* _Exercise goal_: Here is a block of entries. Write out its lines exactly, from the first through the one containing "potted succulent: present".

* _Data_:
:::::

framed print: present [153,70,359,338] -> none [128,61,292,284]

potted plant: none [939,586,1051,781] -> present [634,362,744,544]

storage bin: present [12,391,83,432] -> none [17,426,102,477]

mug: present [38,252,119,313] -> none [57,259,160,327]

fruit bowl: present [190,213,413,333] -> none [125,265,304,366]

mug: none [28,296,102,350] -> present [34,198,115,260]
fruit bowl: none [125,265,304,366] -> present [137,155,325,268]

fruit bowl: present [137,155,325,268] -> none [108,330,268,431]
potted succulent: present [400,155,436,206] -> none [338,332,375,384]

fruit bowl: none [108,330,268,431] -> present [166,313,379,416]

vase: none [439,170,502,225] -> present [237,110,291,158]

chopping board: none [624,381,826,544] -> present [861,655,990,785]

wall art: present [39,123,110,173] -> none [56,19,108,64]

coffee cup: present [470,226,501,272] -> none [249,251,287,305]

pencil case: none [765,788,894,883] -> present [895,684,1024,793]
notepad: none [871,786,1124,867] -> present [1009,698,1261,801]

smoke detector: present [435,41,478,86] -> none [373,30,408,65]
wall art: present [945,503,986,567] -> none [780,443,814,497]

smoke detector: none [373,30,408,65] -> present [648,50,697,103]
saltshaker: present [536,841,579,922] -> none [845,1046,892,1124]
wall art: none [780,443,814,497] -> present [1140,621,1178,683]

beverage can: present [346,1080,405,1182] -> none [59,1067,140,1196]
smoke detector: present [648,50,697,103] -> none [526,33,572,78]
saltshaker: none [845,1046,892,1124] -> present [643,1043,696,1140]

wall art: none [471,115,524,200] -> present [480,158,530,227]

:::::

* _Worked solution_:
framed print: present [153,70,359,338] -> none [128,61,292,284]

potted plant: none [939,586,1051,781] -> present [634,362,744,544]

storage bin: present [12,391,83,432] -> none [17,426,102,477]

mug: present [38,252,119,313] -> none [57,259,160,327]

fruit bowl: present [190,213,413,333] -> none [125,265,304,366]

mug: none [28,296,102,350] -> present [34,198,115,260]
fruit bowl: none [125,265,304,366] -> present [137,155,325,268]

fruit bowl: present [137,155,325,268] -> none [108,330,268,431]
potted succulent: present [400,155,436,206] -> none [338,332,375,384]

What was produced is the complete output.